If you’re thinking of going to see Hamilton at the Sydney Lyric Theatre then this is your sign from the universe. Go and see it. Immediately.
Although, I do have to preface this review with an admission. What I’m about to say will be somewhat polarising — I didn’t love the Broadway version on Disney+.
Now, don’t get me wrong, Lin Manuel Miranda et al were some of the most talented cast I have ever had the privilege of watching. The music was fun, the costumes were so clever and the hype surrounding the show was not lost on me, but something was missing.
When I watched the Broadway version, I was in the same living room with my little sister, my step-mum and had my older (musical-obsessed) sister via Zoom. They knew all the words, they laughed at the jokes — they idolised Phillipa Anne Soo, who originated Eliza Schuyler in the show. But for me, I found it difficult to watch. I didn’t know the songs, I missed key phrases and anecdotes and I just wasn’t sold.
How could this multi-award-winning show not hit the mark for me?
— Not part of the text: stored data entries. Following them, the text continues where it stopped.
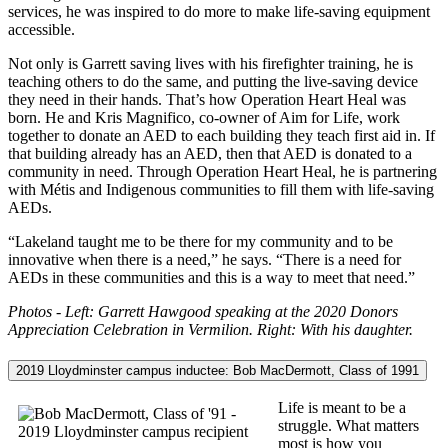
services, he was inspired to do more to make life-saving equipment
accessible.
Not only is Garrett saving lives with his firefighter training, he is
teaching others to do the same, and putting the live-saving device
they need in their hands. That’s how Operation Heart Heal was
born. He and Kris Magnifico, co-owner of Aim for Life, work
together to donate an AED to each building they teach first aid in. If
that building already has an AED, then that AED is donated to a
community in need. Through Operation Heart Heal, he is partnering
with Métis and Indigenous communities to fill them with life-saving
AEDs.
“Lakeland taught me to be there for my community and to be
innovative when there is a need,” he says. “There is a need for
AEDs in these communities and this is a way to meet that need.”
Photos - Left: Garrett Hawgood speaking at the 2020 Donors
Appreciation Celebration in Vermilion. Right: With his daughter.
2019 Lloydminster campus inductee: Bob MacDermott, Class of 1991
Life is meant to be a
struggle. What matters
most is how you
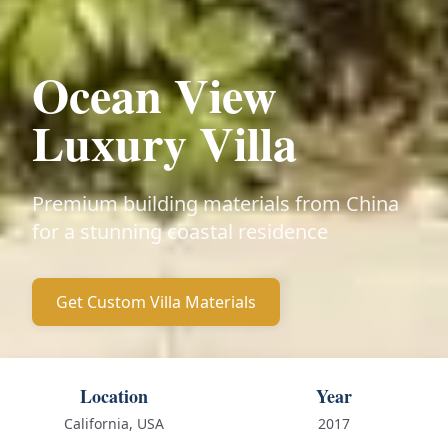
Ocean View
Luxury Villa
Premium building materials from China
for a stunning coastal residence
Get Custom Villa Materials
Location
Year
California, USA
2017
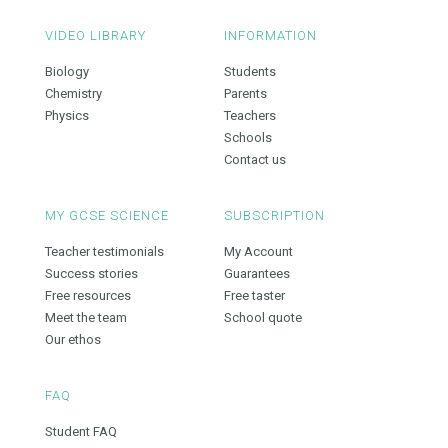
VIDEO LIBRARY
INFORMATION
Biology
Students
Chemistry
Parents
Physics
Teachers
Schools
Contact us
MY GCSE SCIENCE
SUBSCRIPTION
Teacher testimonials
My Account
Success stories
Guarantees
Free resources
Free taster
Meet the team
School quote
Our ethos
FAQ
Student FAQ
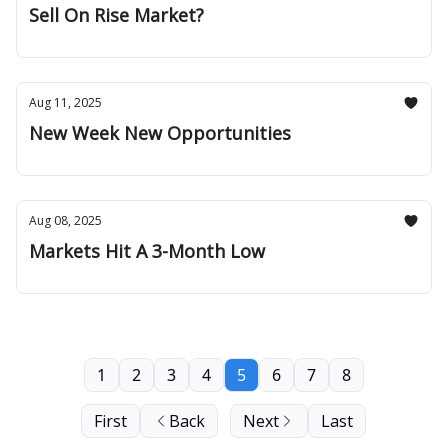
Sell On Rise Market?
Aug 11, 2025
New Week New Opportunities
Aug 08, 2025
Markets Hit A 3-Month Low
1
2
3
4
5
6
7
8
First
Back
Next
Last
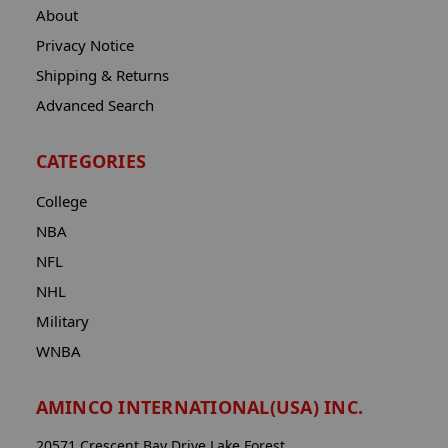
About
Privacy Notice
Shipping & Returns
Advanced Search
CATEGORIES
College
NBA
NFL
NHL
Military
WNBA
AMINCO INTERNATIONAL(USA) INC.
20571 Crescent Bay Drive Lake Forest,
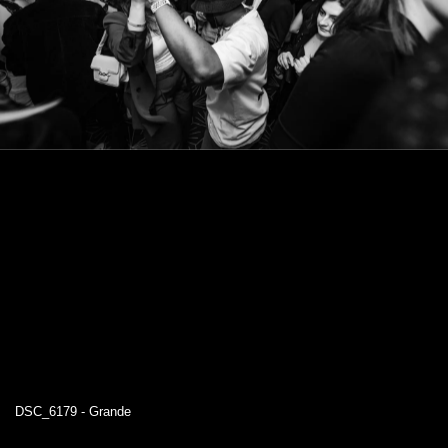
DSC_6179 - Grande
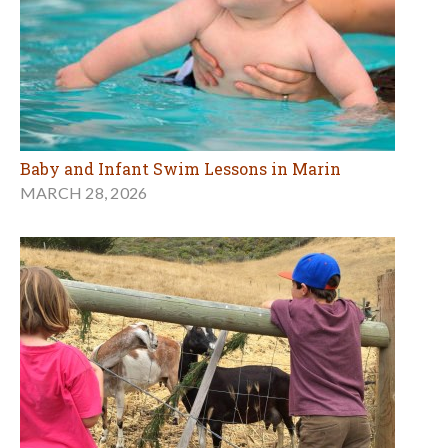
Baby and Infant Swim Lessons in Marin
MARCH 28, 2026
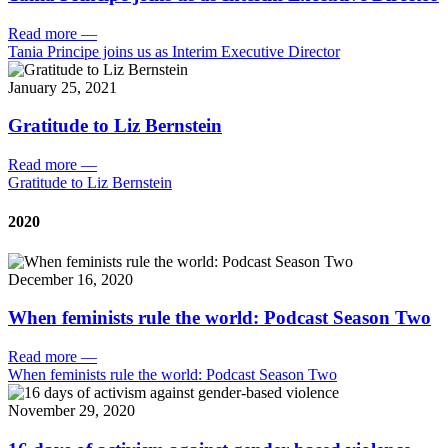
Read more
—
Tania Principe joins us as Interim Executive Director
January 25, 2021
Gratitude to Liz Bernstein
Read more
—
Gratitude to Liz Bernstein
2020
December 16, 2020
When feminists rule the world: Podcast Season Two
Read more
—
When feminists rule the world: Podcast Season Two
November 29, 2020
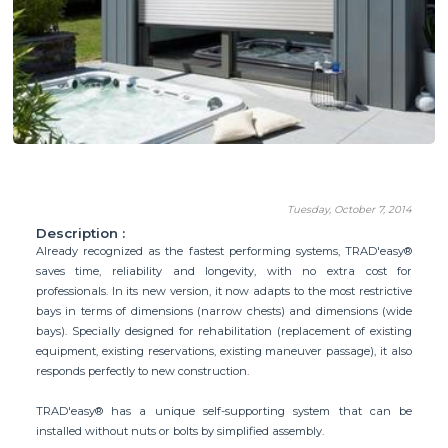
Tuesday, October 7, 2014
Description :
Already recognized as the fastest performing systems, TRAD'easy®
saves time, reliability and longevity, with no extra cost for
professionals. In its new version, it now adapts to the most restrictive
bays in terms of dimensions (narrow chests) and dimensions (wide
bays). Specially designed for rehabilitation (replacement of existing
equipment, existing reservations, existing maneuver passage), it also
responds perfectly to new construction.
TRAD'easy® has a unique self-supporting system that can be
installed without nuts or bolts by simplified assembly.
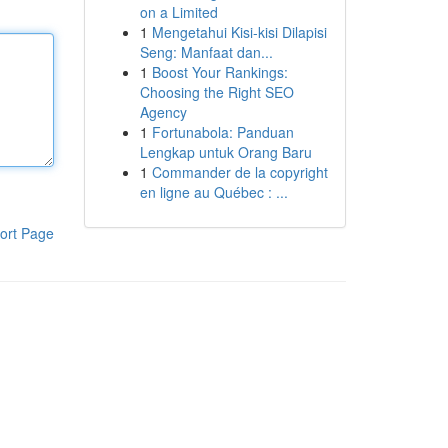
on a Limited
1
Mengetahui Kisi-kisi Dilapisi
Seng: Manfaat dan...
1
Boost Your Rankings:
Choosing the Right SEO
Agency
1
Fortunabola: Panduan
Lengkap untuk Orang Baru
1
Commander de la copyright
en ligne au Québec : ...
ort Page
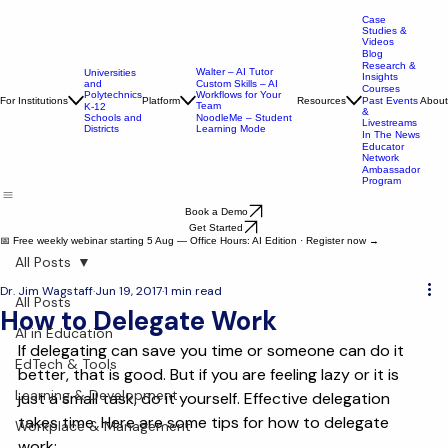
Case
Studies &
Videos
Blog
Research &
Walter – AI Tutor
Universities
Insights
and
Custom Skills – AI
Courses
Polytechnics
Workflows for Your
For Institutions
Platform
Resources
About
Past Events
Team
K-12
&
Schools and
NoodleMe – Student
Livestreams
Districts
Learning Mode
In The News
Educator
Network
Ambassador
Program
Book a Demo
Get Started
📅 Free weekly webinar starting 5 Aug — Office Hours: AI Edition · Register now →
All Posts
Dr. Jim Wagstaff
Jun 19, 2017
1 min read
All Posts
How to Delegate Work
AI in Education
If delegating can save you time or someone can do it 
EdTech & Tools
better, that is good. But if you are feeling lazy or it is 
Learning & Development
just a small task, do it yourself. Effective delegation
This Tony, Grammy, Olivier and Pulitzer Prize award-winning show felt underwhelming, to say the least. It wasn’t until I attended the opening night of the Australian production of Hamilton that I realised what was missing. The atmosphere. It wasn’t live.
No doubt, bringing an American story to an Australian audience is a daunting task — however, with the fanfare the US had caused about the show before the global pandemic, there was a certain buzz in the air. It was here and it was happening.
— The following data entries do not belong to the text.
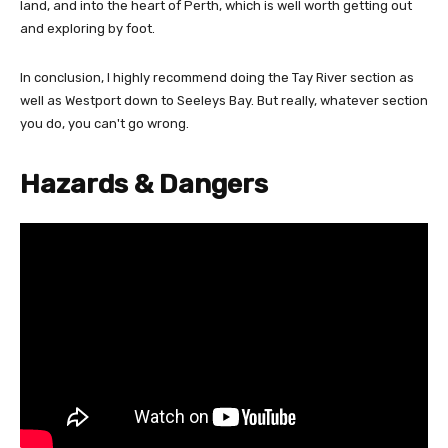
land, and into the heart of Perth, which is well worth getting out
and exploring by foot.
In conclusion, I highly recommend doing the Tay River section as
well as Westport down to Seeleys Bay. But really, whatever section
you do, you can't go wrong.
Hazards & Dangers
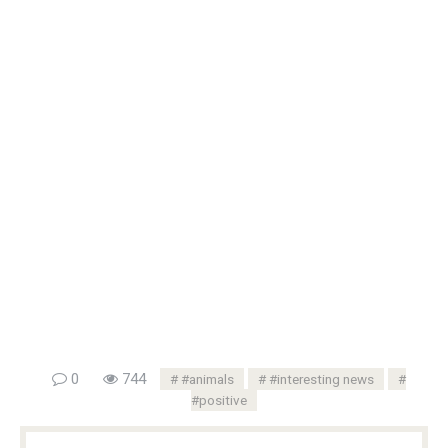
0
744
#animals
#interesting news
#positive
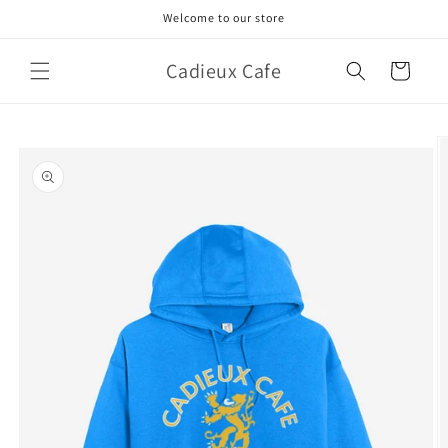
Skip to
Welcome to our store
content
Cadieux Cafe
Cart
Skip to
product
information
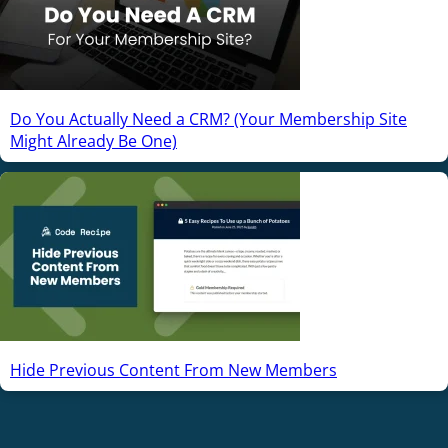
Do You Actually Need a CRM? (Your Membership Site
Might Already Be One)
Hide Previous Content From New Members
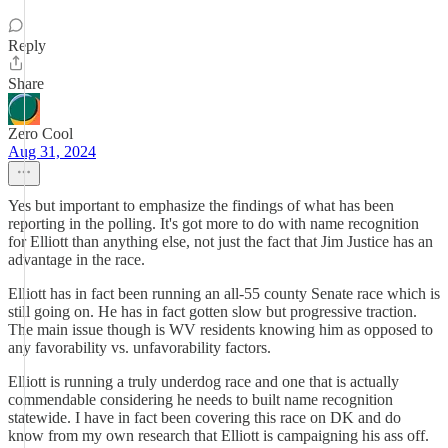
Reply
Share
Zero Cool
Aug 31, 2024
Yes but important to emphasize the findings of what has been
reporting in the polling. It's got more to do with name recognition
for Elliott than anything else, not just the fact that Jim Justice has an
advantage in the race.
Elliott has in fact been running an all-55 county Senate race which is
still going on. He has in fact gotten slow but progressive traction.
The main issue though is WV residents knowing him as opposed to
any favorability vs. unfavorability factors.
Elliott is running a truly underdog race and one that is actually
commendable considering he needs to built name recognition
statewide. I have in fact been covering this race on DK and do
know from my own research that Elliott is campaigning his ass off.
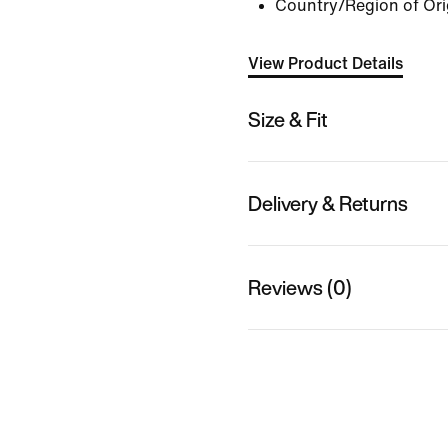
Country/Region of Ori
View Product Details
Size & Fit
Delivery & Returns
Reviews (0)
Sitting in an audience, surrounded by people whose joy at every cast member, every song and dance and watching this phenomenon of a show was an experience that could not be replicated and it was here that I fell in love with Hamilton.
A story of America then, told by America now, Hamilton blends hip-hop, jazz, R&B and Broadway, taking the story of American founding father Alexander Hamilton and creating a revolutionary moment in theatre. It’s a musical that has had a profound impact on culture, politics and education and resonates on every corner of the globe.
Led by Jason Arrow, a WAAPA graduate and student of ED5 International, Chloe Zuel, the diverse cast were simply outstanding. One after the other, each performer better than the last. The accents were strong, the rhymes were on the beat and not once did you feel like you were sitting in the middle of The Star watching a show in Sydney. Simply put, it was incredible and I couldn’t recommend it any more.
The set was as I remember it to be from the Broadway version and the differences to the US shows were nuanced. Hamilton was just as I imagined it would be in a theatre in New York City — a place now plagued and darkened by the global pandemic.
At the curtain call, US producer Jeffrey Seller joined the talented cast on stage. He was so grateful to our country for welcoming him with open arms, that Aussies were the most gracious people to work with and said that a two-week quarantine was worth every second.
But then he added a note (with a nod to a song from the show, The Schuyler Sisters) which caused rousing applause by an already upstanding audience.
“Hamilton has been reborn in the greatest city in the world.” And I’ll never forget it.